Stocks fell on Friday, overshadowing any upbeat feelings about major indexes turning in weekly gains and breaking a three-week losing streak.

The Dow Jones industrial average closed at 12,454.83, down 74.92 points or 0.6 per cent. The broader S&P 500 closed at 1317.82, down 2.86 points or 0.2 per cent. In Canada, the S&P/TSX composite index closed at 11,576.47, up 10.40 points or 0.1 per cent.

For the week, the S&P 500 rose 1.8 per cent and Canada's benchmark index ended 2.6 per cent higher – marking the indexes' first weekly gains following three consecutive stumbles.

Friday delivered with some upbeat economic news in the United States: The University of Michigan's consumer confidence index broke free of expectations and rose to 79.3 – its highest reading since October 2007 and its ninth straight increase.

Investors, though, were more focused on Europe. There, Spanish regulators suspended trading in Bankia SA, Spain's fourth-largest lender, ahead of what is expected to be a €19-billion bailout by the government as it attempts to steady the country's financial turmoil. At the same time, Standard & Poor's cut its credit ratings on five Spanish banks, including Bankia.
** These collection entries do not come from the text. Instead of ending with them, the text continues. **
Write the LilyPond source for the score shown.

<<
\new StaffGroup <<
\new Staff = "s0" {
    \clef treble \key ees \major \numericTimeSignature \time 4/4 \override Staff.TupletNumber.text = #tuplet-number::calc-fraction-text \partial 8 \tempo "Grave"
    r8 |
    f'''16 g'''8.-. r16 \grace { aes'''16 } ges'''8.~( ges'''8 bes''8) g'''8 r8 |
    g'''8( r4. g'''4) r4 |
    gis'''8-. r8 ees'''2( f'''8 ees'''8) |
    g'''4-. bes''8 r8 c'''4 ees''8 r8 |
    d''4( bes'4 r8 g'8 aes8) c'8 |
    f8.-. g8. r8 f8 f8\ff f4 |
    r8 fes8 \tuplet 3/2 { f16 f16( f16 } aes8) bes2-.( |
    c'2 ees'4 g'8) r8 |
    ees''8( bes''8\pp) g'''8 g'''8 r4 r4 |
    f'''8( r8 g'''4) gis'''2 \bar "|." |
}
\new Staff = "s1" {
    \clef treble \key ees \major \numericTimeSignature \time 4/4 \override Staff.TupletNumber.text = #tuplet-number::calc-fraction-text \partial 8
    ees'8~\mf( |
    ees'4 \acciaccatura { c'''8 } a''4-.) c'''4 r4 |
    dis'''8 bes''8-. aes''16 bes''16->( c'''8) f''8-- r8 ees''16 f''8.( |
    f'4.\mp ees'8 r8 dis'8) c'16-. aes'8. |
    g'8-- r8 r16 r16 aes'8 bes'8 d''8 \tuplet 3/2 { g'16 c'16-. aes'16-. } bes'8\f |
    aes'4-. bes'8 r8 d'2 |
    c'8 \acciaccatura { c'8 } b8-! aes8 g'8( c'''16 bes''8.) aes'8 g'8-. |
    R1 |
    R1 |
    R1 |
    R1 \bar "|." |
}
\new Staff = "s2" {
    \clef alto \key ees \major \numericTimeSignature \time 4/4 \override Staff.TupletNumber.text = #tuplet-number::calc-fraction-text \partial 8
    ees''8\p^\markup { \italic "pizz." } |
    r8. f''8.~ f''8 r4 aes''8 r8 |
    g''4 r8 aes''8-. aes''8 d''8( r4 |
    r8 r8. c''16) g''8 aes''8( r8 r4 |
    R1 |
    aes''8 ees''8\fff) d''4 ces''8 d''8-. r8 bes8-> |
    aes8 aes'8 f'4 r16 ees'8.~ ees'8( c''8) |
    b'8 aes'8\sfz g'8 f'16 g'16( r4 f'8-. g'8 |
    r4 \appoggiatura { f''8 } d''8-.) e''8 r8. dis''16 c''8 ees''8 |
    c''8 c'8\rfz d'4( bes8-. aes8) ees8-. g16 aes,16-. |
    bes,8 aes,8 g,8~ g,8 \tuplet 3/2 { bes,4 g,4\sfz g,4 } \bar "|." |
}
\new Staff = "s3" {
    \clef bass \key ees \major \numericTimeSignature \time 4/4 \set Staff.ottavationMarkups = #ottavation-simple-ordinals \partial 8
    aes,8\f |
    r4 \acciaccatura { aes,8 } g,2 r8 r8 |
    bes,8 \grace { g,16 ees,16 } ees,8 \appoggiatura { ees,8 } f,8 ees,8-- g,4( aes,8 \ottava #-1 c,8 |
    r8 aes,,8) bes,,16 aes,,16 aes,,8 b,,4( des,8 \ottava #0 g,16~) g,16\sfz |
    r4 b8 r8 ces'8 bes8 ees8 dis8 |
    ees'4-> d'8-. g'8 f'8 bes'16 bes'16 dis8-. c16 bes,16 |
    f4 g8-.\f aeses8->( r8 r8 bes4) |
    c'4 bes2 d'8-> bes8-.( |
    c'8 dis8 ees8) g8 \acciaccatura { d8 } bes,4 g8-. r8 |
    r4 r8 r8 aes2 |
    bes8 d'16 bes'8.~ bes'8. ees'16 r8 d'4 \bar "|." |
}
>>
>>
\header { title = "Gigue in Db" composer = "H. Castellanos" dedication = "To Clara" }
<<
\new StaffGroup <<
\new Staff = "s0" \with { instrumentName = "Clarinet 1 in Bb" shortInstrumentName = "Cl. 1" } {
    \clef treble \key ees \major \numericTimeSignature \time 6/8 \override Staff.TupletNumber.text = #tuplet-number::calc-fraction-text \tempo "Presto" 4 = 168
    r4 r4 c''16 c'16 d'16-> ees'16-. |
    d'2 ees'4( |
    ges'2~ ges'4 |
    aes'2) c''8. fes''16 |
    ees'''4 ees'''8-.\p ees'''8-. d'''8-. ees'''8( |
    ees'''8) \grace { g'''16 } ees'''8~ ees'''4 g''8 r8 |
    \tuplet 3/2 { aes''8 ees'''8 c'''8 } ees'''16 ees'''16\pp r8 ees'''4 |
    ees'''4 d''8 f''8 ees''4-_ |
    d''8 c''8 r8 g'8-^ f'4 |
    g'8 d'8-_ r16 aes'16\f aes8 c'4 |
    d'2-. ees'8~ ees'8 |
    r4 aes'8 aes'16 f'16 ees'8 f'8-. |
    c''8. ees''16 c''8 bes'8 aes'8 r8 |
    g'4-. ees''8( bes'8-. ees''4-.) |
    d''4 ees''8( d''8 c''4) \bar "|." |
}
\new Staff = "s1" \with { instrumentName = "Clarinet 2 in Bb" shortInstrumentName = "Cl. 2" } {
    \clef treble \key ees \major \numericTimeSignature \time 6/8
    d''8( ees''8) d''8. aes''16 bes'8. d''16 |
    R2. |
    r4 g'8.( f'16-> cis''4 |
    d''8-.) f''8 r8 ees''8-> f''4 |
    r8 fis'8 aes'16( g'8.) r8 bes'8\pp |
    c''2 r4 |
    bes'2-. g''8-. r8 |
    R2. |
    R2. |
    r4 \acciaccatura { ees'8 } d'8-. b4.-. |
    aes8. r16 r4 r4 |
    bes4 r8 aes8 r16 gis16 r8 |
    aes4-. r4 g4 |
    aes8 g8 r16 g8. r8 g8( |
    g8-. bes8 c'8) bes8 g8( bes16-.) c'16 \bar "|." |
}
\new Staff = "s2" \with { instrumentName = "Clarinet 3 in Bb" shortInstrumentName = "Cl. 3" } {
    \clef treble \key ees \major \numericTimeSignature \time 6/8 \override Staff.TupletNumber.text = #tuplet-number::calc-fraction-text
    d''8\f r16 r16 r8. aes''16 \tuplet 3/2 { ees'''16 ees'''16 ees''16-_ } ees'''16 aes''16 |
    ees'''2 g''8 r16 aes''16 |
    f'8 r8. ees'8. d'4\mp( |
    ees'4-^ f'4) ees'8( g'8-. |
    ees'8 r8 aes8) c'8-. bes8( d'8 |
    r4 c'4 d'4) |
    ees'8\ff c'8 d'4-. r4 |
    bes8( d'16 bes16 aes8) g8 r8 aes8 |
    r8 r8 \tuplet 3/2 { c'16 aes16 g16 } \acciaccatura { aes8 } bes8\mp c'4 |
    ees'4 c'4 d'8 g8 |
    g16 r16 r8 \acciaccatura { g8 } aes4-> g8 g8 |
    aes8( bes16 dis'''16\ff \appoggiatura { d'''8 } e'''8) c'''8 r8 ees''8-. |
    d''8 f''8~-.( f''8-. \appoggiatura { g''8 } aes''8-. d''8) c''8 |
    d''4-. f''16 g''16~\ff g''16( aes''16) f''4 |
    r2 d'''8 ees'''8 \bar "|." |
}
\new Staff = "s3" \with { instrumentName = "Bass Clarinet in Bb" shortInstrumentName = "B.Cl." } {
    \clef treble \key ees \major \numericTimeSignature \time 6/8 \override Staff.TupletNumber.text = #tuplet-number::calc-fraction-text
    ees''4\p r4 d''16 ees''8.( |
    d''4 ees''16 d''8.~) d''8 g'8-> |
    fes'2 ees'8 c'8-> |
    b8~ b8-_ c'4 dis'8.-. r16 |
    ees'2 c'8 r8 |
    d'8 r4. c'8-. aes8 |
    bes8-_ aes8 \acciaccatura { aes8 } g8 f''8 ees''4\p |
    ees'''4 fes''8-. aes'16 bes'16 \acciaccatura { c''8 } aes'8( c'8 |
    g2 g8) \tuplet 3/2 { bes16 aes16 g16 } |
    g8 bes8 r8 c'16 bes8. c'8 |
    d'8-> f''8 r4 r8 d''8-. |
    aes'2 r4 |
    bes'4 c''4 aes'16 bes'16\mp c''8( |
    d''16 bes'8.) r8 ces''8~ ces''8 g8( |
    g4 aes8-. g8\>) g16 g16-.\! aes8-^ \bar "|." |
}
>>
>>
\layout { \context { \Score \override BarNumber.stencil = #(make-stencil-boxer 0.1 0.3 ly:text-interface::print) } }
Some European bond yields reflected the rising anxiety in the region – especially in countries where nerves are already frayed over their ability to cut government spending. The yield on Spain's 10-year government bonds rose to 6.27 per cent, up 15 basis points (there are 100 basis points in a percentage point). The yield on Italy's 10-year government bonds rose to 5.64 per cent, up 10 basis points.

Meanwhile, investors moved into the safety of U.S. government bonds, sending yields down as prices rose. The yield on the 10-year U.S. Treasury bond fell to 1.74 per cent, down 3 basis points.

Garda World Security Corp. rose 10.3 per cent after the Canadian-based security firm reported quarterly earnings of $6.3-billion, or 20 cents a share, up 39 per cent over last year. The gains brought some relief to shareholders who had seen the share price wither by more than 70 per cent from its high in 2006.

Facebook Inc. finished its first full week of trading on another down note, falling 3.4 per cent. The shares have fallen a total of 16 per cent from their initial public offering price of $38 (U.S.) last Friday amid a flood of complaints about the IPO process.